PAGE TEXT START

Panelists: Johanna C. Bendell, MD, Sarah Cannon Research Institute; Cathy Eng, MD, FACP, The University of Texas MD Anderson Cancer Center; John L. Marshall, MD, The Ruesch Center for the Cure of GI Cancers ; Michael A. Morse, MD, Duke Cancer Institute; Dale R. Shepard, MD, PhD, FACP, Taussig Cancer Institute, Cleveland Clinic
Published: Thursday, Apr 26, 2018



Transcript: 

John L. Marshall, MD: What’s the right dose of regorafenib?

Johanna C. Bendell, MD: According to data that looks at dosing regorafenib the regular way—160 mg, right from the start.

John L. Marshall, MD: Four pills? Three weeks on? One week off?

Johanna C. Bendell, MD: Or, do a rapid acceleration titration. So, you start at 80 mg, weekly.

John L. Marshall, MD: Two pills?

Johanna C. Bendell, MD: Two pills, and then weekly bumps, as tolerated. From the study, it looks like most people come out at about a 120-mg tolerated dose. But, very interestingly, the purpose and the main endpoint of the study was to see how many people got to the next cycle. And, certainly, we see that more people get to the next cycle with the titration. It also seems to be that people who did the titration live longer, too. And so, that might be a better way to give regorafenib, versus full on.

John L. Marshall, MD: This is a big deal, right? We’ve been frustrated with the current standard dosing. This gives us the option to do what we’ve been doing anyway. Is that fair?

Cathy Eng, MD, FACP: That’s very fair. I’ve always been starting at 120 mg, and maybe lowering it to 80 mg, as needed. But I mostly give 120 mg.

John L. Marshall, MD: On first- and second-line treatment, we were seeing patients maybe every 2 weeks. We were seeing some people every 4 weeks. Now you’re telling me that I’ve got to see them every week?

Johanna C. Bendell, MD: With regorafenib, I tend to do that, unless I have a completely reliable patient that’s going to call me if there’s an issue. The worst thing that you can do with regorafenib is let the toxicities get too bad. When they happen, they happen quickly. They go from 0 to 60 pretty fast. And so, you want to catch them before they get there, so you can stop that toxicity.

John L. Marshall, MD: Yes. When they stopped going to the infusion unit, I thought that was going to be good. I thought that was going to be like a break. But, in fact, they love the infusion unit. There’s Ativan there, and stuff.

Dale R. Shepard, MD, PhD, FACP: I love that because I get to see them. Otherwise, patients may not call with significant problems. It’s a population. Sometimes, they’re like, “Oh, we don’t want to bother you.” But, they can’t walk because of the rash.

John L. Marshall, MD: In most of our experiences, is it true that after you’ve got them on a dose, you don’t need to see them quite as often?

PAGE TEXT END

**PROBLEM STATEMENT**
Extend the panel discussion on regorafenib dosing past its last line, which asks whether "you don't need to see them quite as often."

SUPPLIED MATERIAL START

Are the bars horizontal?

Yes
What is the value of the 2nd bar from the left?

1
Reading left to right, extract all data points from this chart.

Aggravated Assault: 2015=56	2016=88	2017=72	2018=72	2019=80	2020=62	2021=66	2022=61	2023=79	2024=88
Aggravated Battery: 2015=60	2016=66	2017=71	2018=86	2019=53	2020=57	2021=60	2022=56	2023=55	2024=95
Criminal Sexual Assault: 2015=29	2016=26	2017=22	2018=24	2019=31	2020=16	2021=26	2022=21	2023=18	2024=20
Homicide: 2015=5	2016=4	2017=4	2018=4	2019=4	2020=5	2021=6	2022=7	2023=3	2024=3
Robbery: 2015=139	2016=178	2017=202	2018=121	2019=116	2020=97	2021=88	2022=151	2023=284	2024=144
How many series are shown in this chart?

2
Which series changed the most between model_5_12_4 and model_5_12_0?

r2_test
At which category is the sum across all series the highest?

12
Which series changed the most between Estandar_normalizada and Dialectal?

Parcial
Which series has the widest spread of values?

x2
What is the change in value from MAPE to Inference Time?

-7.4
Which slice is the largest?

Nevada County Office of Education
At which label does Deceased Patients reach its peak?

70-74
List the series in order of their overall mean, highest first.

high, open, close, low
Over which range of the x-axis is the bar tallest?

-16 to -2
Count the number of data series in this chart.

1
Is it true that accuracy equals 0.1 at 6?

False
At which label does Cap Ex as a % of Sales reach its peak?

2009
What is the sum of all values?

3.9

SUPPLIED MATERIAL END

**RESPONSE**
Johanna C. Bendell, MD: Yes. Once you get them on a dose, usually the first 4 weeks, or so.

John L. Marshall, MD: How often are you seeing them? Weekly?

Michael A. Morse, MD: If they will come in.

Cathy Eng, MD, FACP: We do every 2 weeks, at our place. Then, we’ll move to every month, depending on how they’re doing.

John L. Marshall, MD: It depends on how they’re doing. Let’s talk about trifluridine/tipiracil (TAS-102). These are the 2 drugs. They’re very similar in benefit. You talked a little bit about choosing between them.

Dale R. Shepard, MD, PhD, FACP: Just around the fatigue thing, just to follow up with the regorafenib issue, I think another thing to discuss is the fact that the toxicity profile is much, much different. They’re taking a daily pill for 3 weeks. Often, they’ve come off of intravenous therapies. They feel OK. A couple of days later, they feel a little punky. This may last for 2 or 3 days. Then, they get better. They may not have the profound fatigue, but it’s every day. So, we need to make sure that everybody is onboard with the fact that this has a totally different toxicity profile.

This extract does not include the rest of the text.